In January 2025, Open AI released their 'Operator' agent, very similar to Claude Computer Use and which has since evolved into being called 'Agent'. While it's improved significantly, it's still too slow and struggles with fiddler graphical user interfaces. The biggest breakthroughs in agentic AI have come via command line tools such as Claude Code and Open AI's Codex, both of which can handle long-running complex tasks quite effectively thanks to being able to act using text (rather than visual mouse clicks).

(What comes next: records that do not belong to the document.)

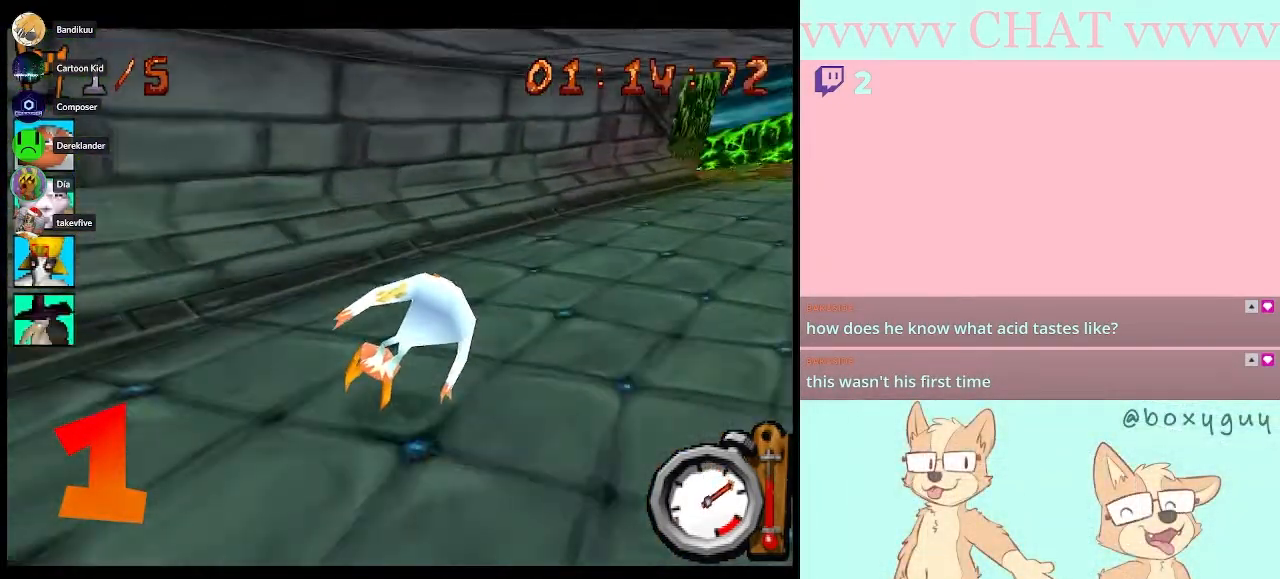
{"buttons": ["B", "R1"], "left_stick": "right", "right_stick": "center", "button_events": [[183, "B", "down"], [250, "R1", "down"]]}
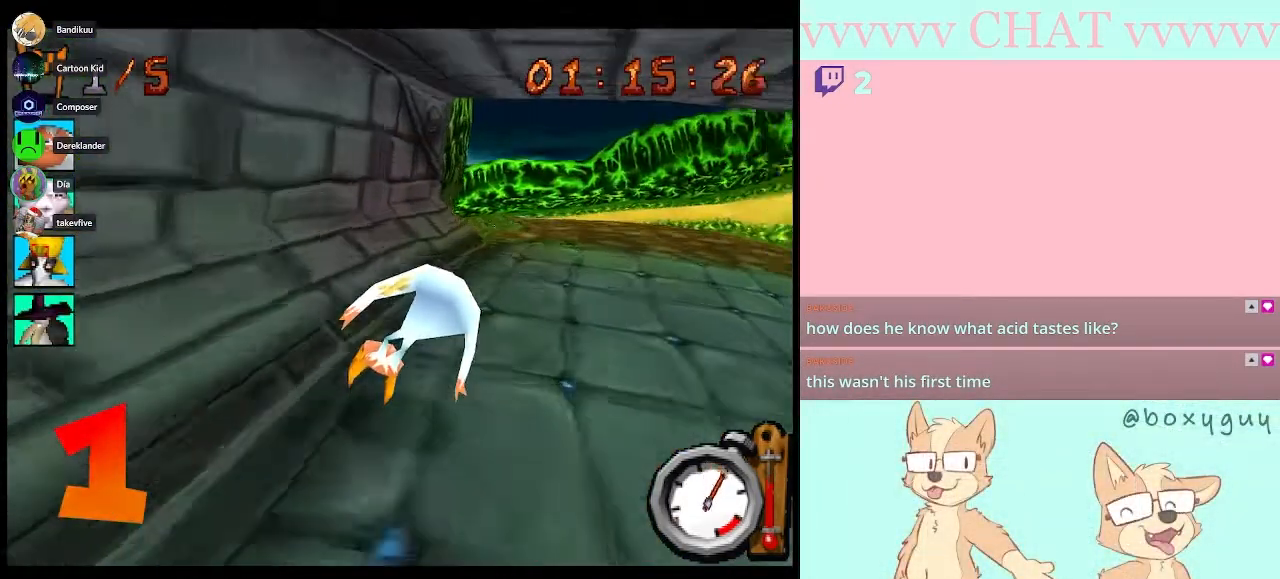
{"buttons": ["B", "R1"], "left_stick": "left", "right_stick": "center", "button_events": []}
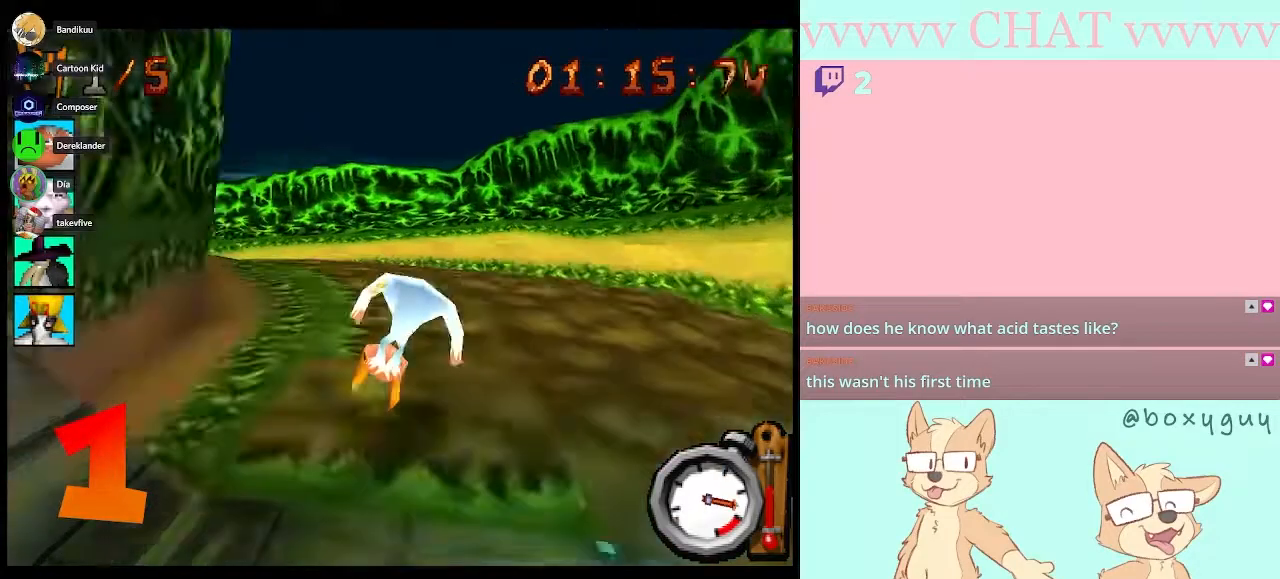
{"buttons": ["B", "R1"], "left_stick": "left", "right_stick": "center", "button_events": [[117, "R1", "up"], [183, "B", "up"], [317, "B", "down"], [500, "R1", "down"]]}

Other examples of Generative AI

As far as social science research value is concerned, image generation AI is mostly limited to enhancing blogs, presentations or other knowledge exchange communications. It’s worth reminding researchers to exercise caution around ongoing legal cases regarding intellectual property and how AI models including image generation were trained on public human-created content. Currently, the vast majority of AI image generation is in the realm of art, rather than, say, technical diagrams. That said, for diagrams which are programmatically generated, the more advanced LLMs are capable of producing accurate flowcharts and infographics – Claude has the ‘Artifacts’ (interactive web output display) interface, and Chat GPT and Gemini each have the interactive 'Canvas' feature with web preview:

Example mindmap generated by Claude Sonnet using Google Scholar titles for an LSE prof (consent provided):

GAIR ARP Mindmap

Example interactive web visualisation in Chat GPT's collaborative Canvas feature:

GAIR Canvas Web

Text to speech

Synthesised speech from text content has been around for a while with limited quality, but the ability to combine generative AI to create original speech with realistic and emotive voices (currently ElevenLabs are the leader in this field) could be very valuable, for instance summarising an academic article with a realistic human voice or even having a real time verbal conversation about an academic article, or creating experimental simulations of focus groups to better inform question design. In late 2024, Google released Notebook LM, which among other features has a free 'podcast generation' tool based on whatever content you provide it. The quality and authenticity of the generated podcasts are remarkable, as well as being genuinely entertaining. These have strong potential for KEI long term especially once voice and tone customisation are enabled.

Multimodality

In 2024 the first major multimodal release was Open AI (GPT-4o – for ‘omni’) which showcased impressive real time, realistic multimodality including native voice input and output, as well as nuanced interpretation of affect in voice and even facial expressions, that can dramatically change how AI can be used for everyday tasks as well as education. In late 2024, Google released a preview of real time voice with screen sharing, currently available with usage limits for free in Google's AI Studio. In the social sciences, the potential for having an AI ‘see what you can see’ and provide commentary and input at the same time may provide research value but gaining consent for human subjects may prove difficult. Many people will find the idea of AI analysing their emotions from their face and voice in real time uncomfortable. Resistance could even extend to more benign visual analysis such as human movement in urban settings to inform space planning. There is significant potential for researching revealed preferences through visually analysing actual behaviour in humans, but it’s difficult to imagine examples beyond highly controlled settings where participants are fully aware and consent, which in turn may ‘contaminate’ the data given humans behave differently when they know they’re being observed.